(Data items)
——————————

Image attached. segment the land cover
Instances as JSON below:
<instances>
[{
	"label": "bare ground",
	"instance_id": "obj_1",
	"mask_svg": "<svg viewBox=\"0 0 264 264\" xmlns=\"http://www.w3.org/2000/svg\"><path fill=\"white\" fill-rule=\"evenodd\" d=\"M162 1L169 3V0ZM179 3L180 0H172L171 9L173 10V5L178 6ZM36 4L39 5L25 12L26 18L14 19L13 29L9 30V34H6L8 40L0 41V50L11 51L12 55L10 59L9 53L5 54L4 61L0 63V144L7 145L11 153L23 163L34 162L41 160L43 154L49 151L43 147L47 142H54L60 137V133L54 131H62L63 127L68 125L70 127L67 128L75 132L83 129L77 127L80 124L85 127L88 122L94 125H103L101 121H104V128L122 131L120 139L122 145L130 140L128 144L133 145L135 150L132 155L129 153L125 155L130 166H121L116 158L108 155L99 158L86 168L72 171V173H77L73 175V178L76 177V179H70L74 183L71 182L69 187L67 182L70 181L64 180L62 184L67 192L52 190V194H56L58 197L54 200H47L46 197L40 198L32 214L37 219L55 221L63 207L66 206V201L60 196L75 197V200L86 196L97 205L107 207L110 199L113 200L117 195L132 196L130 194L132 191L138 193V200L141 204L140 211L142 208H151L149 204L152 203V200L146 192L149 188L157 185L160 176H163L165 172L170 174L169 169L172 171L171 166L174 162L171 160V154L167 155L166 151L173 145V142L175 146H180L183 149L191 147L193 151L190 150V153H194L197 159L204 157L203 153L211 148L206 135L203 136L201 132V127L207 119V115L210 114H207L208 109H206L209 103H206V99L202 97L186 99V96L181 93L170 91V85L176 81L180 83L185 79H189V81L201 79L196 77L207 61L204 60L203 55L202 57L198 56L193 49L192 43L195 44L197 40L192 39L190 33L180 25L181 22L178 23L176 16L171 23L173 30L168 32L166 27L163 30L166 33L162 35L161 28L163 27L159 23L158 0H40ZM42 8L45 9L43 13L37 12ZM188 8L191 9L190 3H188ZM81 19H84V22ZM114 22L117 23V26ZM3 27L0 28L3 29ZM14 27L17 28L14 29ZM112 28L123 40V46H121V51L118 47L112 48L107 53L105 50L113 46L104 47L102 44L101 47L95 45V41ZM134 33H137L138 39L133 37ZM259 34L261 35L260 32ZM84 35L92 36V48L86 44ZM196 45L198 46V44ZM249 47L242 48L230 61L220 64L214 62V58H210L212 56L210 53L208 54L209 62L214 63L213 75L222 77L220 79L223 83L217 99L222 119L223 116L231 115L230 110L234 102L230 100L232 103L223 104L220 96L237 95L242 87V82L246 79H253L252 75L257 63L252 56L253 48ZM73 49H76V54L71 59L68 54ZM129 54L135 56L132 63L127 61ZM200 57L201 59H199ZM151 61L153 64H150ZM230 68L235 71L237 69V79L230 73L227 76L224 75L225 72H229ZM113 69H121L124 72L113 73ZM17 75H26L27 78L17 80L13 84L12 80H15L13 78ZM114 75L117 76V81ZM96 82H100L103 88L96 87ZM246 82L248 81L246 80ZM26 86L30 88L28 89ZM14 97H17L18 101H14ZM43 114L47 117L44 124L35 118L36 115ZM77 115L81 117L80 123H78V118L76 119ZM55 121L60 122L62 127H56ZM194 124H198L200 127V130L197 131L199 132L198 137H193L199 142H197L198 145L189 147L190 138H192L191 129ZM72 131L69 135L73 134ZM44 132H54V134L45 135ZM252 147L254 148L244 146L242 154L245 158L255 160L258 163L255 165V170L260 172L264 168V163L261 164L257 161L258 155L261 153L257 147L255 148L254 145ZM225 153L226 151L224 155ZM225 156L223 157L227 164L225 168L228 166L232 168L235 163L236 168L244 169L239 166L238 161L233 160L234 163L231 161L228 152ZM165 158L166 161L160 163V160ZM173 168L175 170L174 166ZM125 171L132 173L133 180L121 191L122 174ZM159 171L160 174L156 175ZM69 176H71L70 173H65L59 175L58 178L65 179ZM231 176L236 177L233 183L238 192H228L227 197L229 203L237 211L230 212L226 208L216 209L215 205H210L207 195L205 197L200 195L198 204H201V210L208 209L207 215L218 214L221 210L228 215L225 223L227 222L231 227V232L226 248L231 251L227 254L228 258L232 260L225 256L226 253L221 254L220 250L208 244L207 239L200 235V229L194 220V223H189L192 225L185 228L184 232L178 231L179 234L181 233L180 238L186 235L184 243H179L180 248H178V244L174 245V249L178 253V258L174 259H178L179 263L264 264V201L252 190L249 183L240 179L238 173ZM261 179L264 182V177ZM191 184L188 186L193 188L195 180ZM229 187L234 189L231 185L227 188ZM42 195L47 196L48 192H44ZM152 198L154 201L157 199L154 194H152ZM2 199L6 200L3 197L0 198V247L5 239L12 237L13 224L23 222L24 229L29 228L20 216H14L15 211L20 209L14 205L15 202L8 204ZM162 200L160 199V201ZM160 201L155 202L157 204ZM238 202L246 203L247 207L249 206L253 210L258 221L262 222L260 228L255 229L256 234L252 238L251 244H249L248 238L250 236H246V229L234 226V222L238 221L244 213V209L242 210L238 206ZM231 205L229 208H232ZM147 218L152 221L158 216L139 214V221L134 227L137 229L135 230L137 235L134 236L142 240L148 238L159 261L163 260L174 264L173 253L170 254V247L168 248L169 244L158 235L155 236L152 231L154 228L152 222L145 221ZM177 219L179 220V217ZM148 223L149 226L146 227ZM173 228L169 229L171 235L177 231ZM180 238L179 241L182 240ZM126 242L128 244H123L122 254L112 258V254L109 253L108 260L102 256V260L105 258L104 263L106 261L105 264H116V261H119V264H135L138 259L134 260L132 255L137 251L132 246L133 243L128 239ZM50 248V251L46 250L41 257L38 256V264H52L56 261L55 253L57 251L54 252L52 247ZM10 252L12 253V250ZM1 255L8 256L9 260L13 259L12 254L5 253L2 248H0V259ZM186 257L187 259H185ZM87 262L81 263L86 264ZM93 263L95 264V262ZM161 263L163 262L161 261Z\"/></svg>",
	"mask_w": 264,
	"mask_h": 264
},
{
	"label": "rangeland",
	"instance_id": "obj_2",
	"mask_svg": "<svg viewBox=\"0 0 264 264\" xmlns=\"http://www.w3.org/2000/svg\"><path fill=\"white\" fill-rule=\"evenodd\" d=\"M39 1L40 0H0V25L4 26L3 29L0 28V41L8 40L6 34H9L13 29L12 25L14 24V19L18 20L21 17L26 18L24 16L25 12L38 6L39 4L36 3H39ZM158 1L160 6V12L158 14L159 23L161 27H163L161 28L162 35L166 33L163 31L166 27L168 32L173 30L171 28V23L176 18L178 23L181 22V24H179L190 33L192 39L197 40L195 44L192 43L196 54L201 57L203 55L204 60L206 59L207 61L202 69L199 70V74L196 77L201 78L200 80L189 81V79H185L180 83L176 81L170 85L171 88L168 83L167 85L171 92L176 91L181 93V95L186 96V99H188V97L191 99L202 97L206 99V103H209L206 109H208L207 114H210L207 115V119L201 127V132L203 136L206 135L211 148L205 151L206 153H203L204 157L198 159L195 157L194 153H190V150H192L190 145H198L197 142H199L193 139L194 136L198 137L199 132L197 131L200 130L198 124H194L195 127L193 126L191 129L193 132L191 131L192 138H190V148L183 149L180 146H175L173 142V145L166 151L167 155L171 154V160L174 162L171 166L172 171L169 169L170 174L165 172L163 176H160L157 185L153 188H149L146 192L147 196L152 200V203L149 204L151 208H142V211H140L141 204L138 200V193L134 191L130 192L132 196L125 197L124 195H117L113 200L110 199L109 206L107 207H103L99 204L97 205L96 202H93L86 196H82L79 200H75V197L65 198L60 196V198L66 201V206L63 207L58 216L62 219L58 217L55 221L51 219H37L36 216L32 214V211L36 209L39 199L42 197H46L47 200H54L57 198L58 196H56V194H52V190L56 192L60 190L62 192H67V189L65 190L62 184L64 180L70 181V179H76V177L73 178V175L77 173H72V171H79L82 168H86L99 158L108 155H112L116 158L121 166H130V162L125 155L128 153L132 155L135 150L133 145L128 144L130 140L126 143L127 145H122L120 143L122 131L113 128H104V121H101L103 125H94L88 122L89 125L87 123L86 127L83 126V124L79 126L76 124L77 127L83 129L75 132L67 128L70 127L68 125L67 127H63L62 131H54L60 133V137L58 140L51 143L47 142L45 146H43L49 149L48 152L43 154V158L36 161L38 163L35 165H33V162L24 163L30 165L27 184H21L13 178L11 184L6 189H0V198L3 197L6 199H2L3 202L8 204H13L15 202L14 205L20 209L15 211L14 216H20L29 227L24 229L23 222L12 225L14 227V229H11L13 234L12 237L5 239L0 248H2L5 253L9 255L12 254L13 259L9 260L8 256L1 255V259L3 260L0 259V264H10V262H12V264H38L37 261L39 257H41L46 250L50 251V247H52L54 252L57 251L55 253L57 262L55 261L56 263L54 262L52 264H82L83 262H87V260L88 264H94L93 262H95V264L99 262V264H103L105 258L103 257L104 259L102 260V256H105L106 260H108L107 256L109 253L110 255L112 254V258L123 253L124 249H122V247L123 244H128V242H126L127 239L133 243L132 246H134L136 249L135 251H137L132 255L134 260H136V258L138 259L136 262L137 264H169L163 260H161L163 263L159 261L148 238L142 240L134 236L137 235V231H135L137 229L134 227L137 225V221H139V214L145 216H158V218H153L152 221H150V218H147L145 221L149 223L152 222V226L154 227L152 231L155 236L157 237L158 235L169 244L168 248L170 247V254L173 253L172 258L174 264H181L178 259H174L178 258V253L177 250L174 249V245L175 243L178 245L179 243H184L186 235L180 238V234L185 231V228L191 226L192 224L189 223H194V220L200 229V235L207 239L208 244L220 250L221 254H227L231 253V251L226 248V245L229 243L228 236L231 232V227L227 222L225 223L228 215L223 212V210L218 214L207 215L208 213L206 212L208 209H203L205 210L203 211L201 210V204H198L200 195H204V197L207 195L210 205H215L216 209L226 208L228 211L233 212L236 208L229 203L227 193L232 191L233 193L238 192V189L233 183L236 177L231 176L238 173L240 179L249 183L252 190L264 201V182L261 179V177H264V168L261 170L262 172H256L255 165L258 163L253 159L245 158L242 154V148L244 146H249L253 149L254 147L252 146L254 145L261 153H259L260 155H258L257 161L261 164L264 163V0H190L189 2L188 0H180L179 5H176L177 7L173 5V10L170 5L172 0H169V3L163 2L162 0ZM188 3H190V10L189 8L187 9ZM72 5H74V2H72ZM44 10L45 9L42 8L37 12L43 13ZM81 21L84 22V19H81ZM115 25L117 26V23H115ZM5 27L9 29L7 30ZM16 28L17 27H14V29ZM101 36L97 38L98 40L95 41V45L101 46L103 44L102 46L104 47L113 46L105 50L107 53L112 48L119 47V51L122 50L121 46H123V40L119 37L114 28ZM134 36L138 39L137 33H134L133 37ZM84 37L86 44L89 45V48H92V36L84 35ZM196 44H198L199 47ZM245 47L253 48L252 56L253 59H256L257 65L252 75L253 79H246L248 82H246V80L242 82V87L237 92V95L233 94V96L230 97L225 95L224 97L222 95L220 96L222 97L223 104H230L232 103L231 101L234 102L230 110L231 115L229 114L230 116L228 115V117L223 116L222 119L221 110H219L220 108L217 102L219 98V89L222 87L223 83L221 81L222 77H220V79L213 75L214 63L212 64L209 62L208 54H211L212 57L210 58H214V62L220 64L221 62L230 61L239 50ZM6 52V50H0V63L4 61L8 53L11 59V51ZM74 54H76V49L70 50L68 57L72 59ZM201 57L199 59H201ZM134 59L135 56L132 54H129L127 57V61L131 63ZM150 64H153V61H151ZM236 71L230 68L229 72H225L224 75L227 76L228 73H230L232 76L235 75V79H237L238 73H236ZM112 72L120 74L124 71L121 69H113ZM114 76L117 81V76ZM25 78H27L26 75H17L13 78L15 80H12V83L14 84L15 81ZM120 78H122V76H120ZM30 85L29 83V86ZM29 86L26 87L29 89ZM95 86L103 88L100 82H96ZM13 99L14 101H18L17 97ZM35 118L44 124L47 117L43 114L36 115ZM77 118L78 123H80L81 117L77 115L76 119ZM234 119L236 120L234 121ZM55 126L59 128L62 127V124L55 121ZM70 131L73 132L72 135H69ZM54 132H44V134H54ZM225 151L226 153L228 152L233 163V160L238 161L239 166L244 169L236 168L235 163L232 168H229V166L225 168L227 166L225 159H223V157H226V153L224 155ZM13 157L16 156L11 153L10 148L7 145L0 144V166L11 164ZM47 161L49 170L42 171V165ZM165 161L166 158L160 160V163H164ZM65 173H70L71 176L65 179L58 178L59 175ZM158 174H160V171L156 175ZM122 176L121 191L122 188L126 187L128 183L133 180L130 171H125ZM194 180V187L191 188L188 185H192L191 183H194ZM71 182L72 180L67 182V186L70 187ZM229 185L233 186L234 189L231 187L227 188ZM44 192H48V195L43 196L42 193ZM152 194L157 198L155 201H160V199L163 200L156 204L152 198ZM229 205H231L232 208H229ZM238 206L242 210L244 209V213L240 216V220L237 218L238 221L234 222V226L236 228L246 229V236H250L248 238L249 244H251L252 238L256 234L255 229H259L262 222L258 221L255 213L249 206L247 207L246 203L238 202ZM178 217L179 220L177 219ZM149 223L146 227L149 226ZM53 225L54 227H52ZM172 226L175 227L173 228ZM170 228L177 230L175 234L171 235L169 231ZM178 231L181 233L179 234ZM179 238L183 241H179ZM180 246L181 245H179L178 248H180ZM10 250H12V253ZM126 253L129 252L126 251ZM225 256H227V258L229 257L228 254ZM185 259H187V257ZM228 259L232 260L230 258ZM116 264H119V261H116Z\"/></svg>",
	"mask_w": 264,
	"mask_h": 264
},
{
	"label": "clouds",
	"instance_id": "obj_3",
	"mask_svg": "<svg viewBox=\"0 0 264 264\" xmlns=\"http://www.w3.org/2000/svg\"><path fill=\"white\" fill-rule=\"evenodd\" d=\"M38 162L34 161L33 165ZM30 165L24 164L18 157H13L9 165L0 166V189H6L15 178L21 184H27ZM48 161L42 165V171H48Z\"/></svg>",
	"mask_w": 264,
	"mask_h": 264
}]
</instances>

——————————

> **Your objective**: Extract each line in which the string "label" occurs, reproducing every such line in full.

> **Result for this exercise**:
	"label": "bare ground",
	"label": "rangeland",
	"label": "clouds",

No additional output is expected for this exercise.